Relativ unbekannt sind die Auswirkungen von sogenanntem "Ultrafeinstaub", Partikeln, die kleiner als 100 Nanometer sind. "Diese Teilchen können vermutlich noch viel weiter in den Körper vordringen", vermutet Anja Zscheppang vom Projektverbund "Ufireg", der derzeit die gesundheitlichen Auswirkungen dieses Ultrafeinstaubs erforscht. Im November möchten die Forscher erste Ergebnisse präsentieren. Grenzwerte und Regelungen gibt es für diese noch feineren Aerosole noch nicht.

Was kann die Politik tun?

"Wir sehen Probleme bei Holzverfeuerungen", sagt UBA-Experte Langner. Hier könnten strengere Vorschriften für Öfen helfen. Auch Hybrid- und Elektrofahrzeuge könnten gerade in Innenstädten die Lage deutlich entspannen.

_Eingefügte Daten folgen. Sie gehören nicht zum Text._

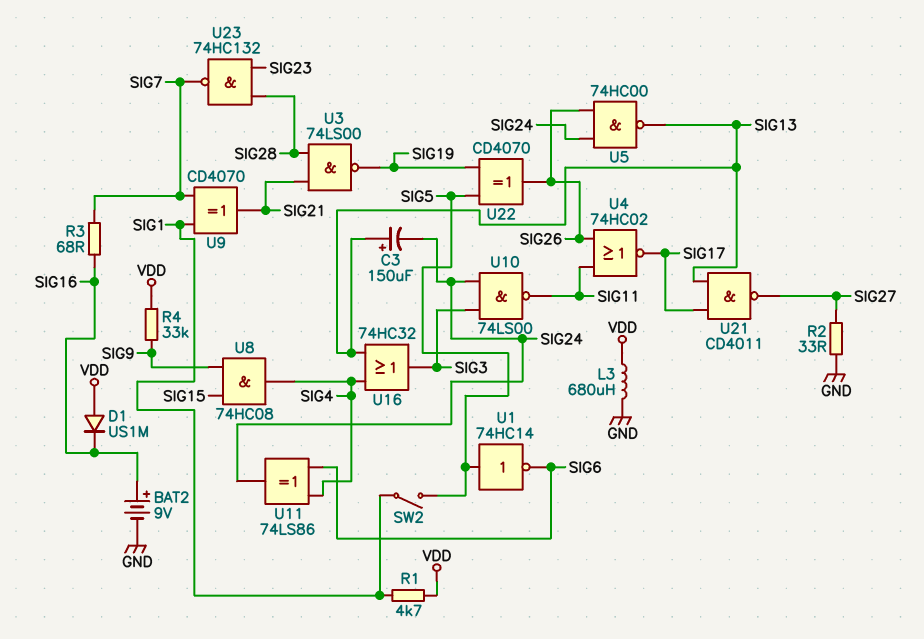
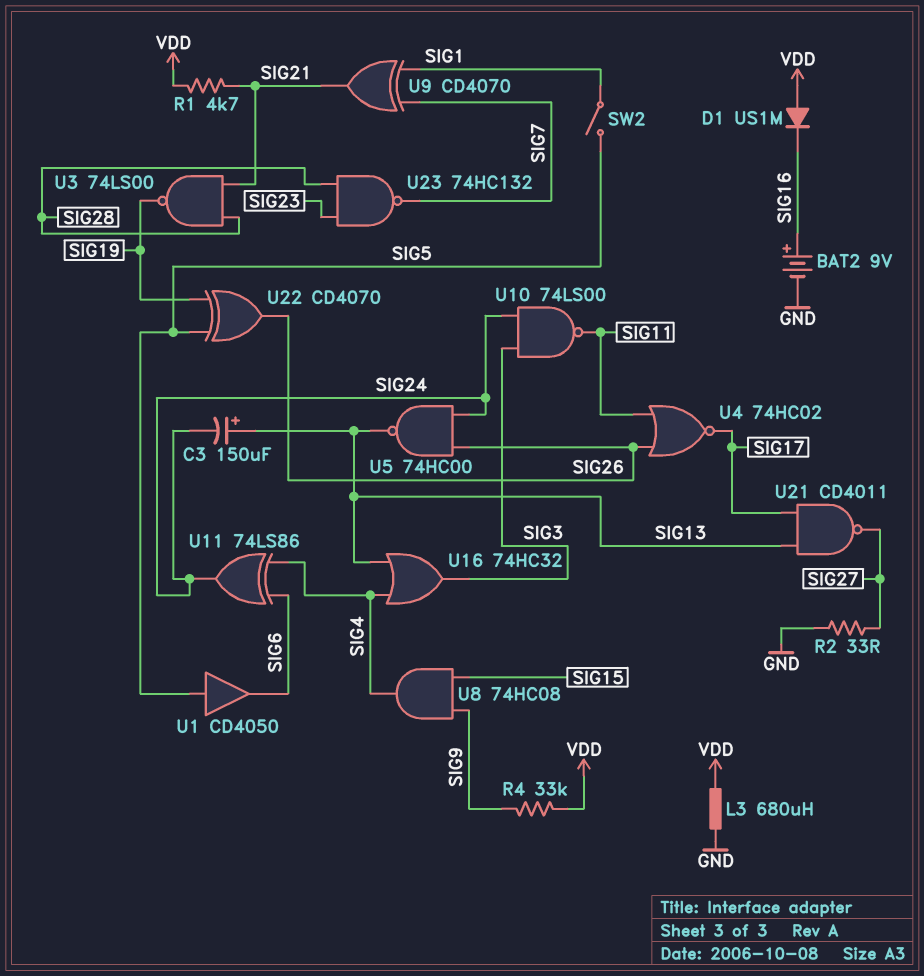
R1: 4.7k (SIG1, VDD) -> 4.7k (SIG21, VDD)
R3: 68 (SIG7, SIG16) -> none
U1: NOT 74HC14 (in SIG5, out SIG6) -> buffer CD4050 (in SIG5, out SIG6)

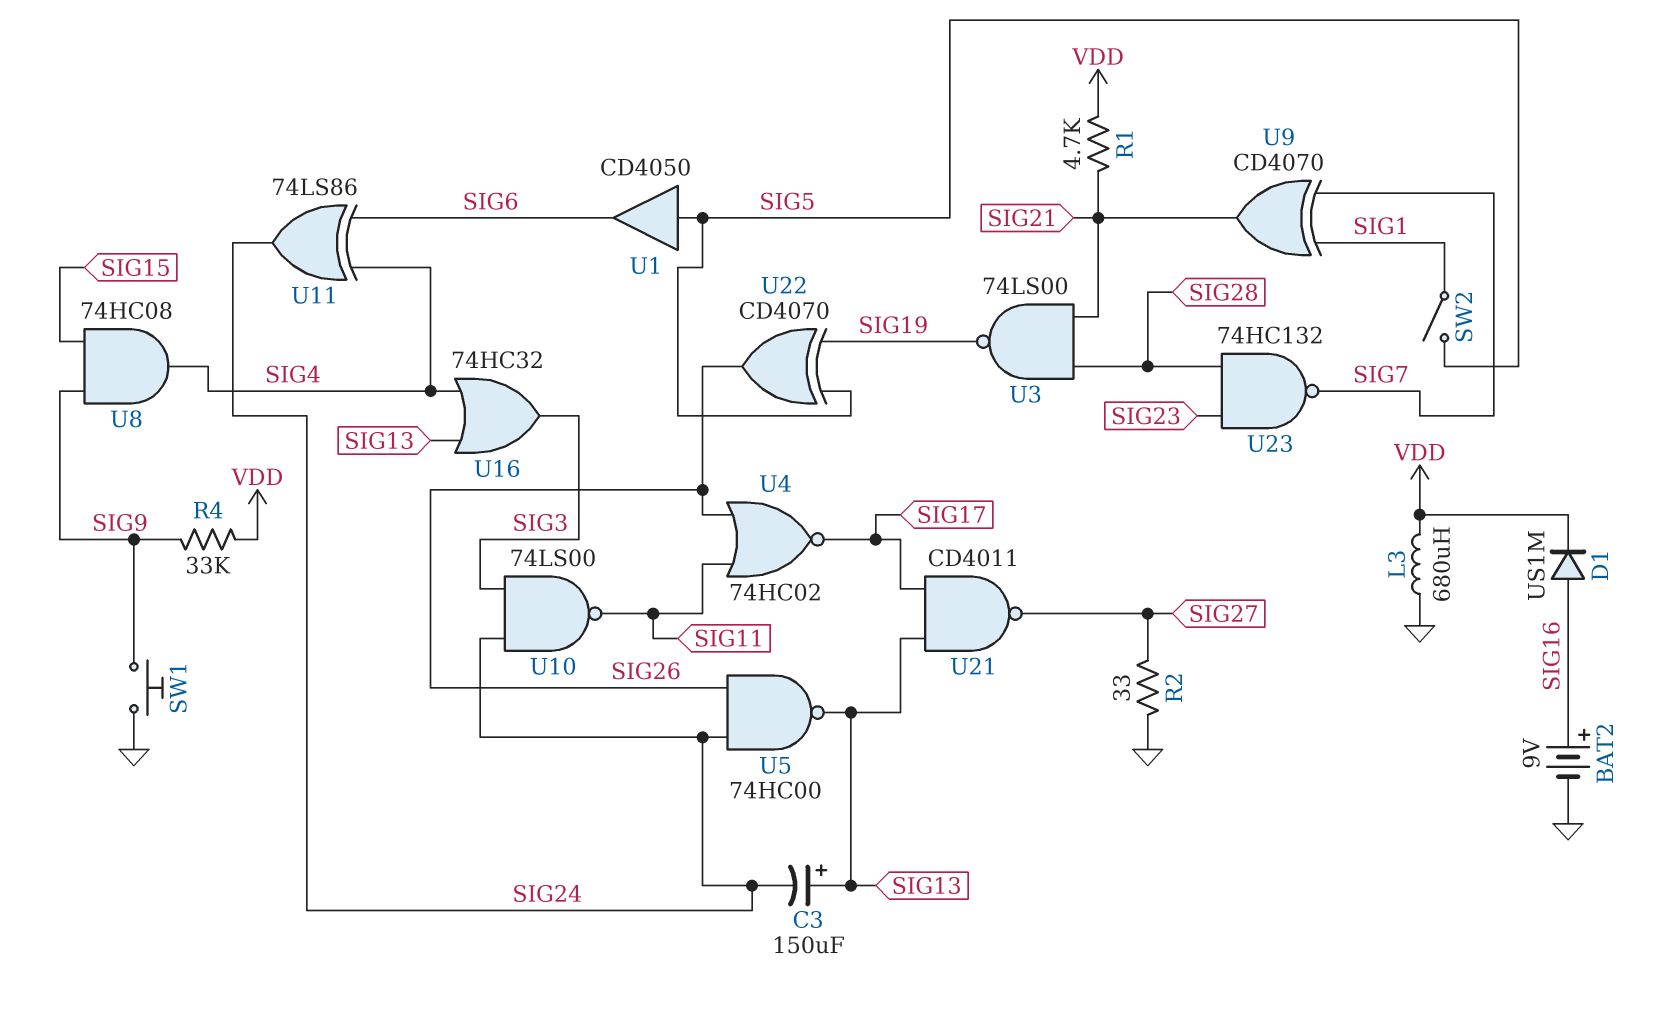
D1: diode US1M (A VDD, K SIG16) -> diode US1M (A SIG16, K VDD)
SW1: none -> button (GND, SIG9)

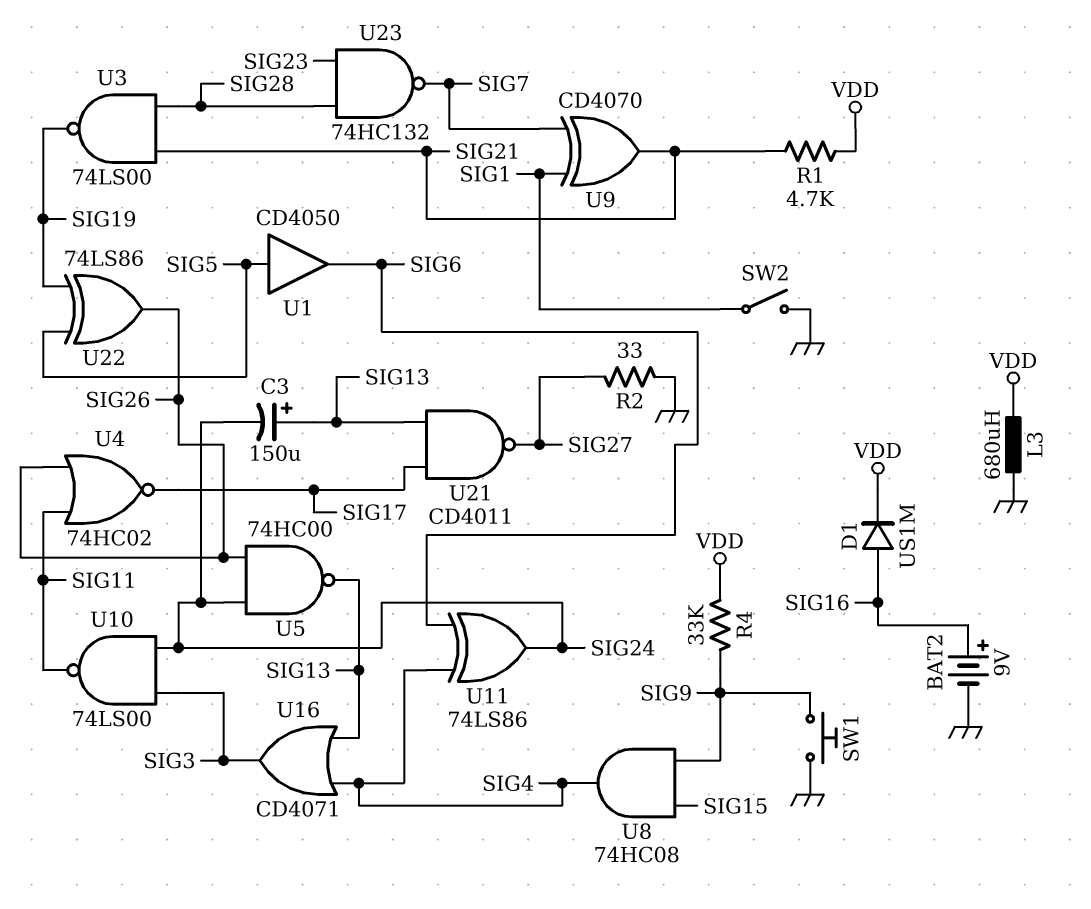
SW2: switch (SIG1, SIG5) -> switch (GND, SIG1)
U16: OR 74HC32 (in SIG4, in SIG13, out SIG3) -> OR CD4071 (in SIG4, in SIG13, out SIG3)
U22: XOR CD4070 (in SIG5, in SIG19, out SIG26) -> XOR 74LS86 (in SIG5, in SIG19, out SIG26)

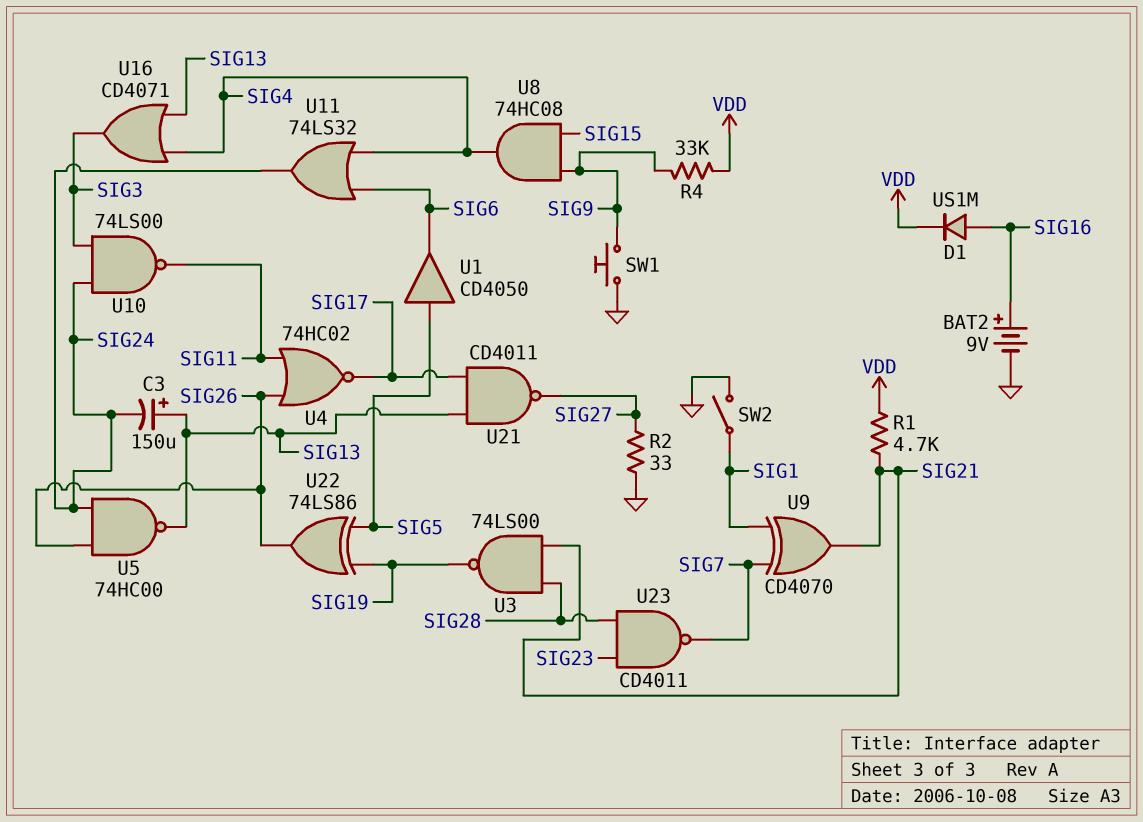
L3: 680uH (GND, VDD) -> none
U11: XOR 74LS86 (in SIG4, in SIG6, out SIG24) -> OR 74LS32 (in SIG4, in SIG6, out SIG24)
U23: NAND 74HC132 (in SIG23, in SIG28, out SIG7) -> NAND CD4011 (in SIG23, in SIG28, out SIG7)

"In der Schweiz sind sämtliche Baumaschinen und Baufahrzeuge seit vielen Jahren mit Rußpartikelfiltern ausgestattet", sagte Jürgen Resch, der Geschäftsführer der Deutschen Umwelthilfe. "In Deutschland aber verpesten sie mit einer generellen Sondergenehmigung die Luft in den Innenstädten." Auch die nachträgliche Abgasreinigung von PKW sei von der Bundesregierung auf die lange Bank geschoben worden, bemängelte Resch. Daneben kritisieren die Umweltschützer, dass es in Umweltzonen zu wenige Kontrollen von Fahrzeugen gäbe.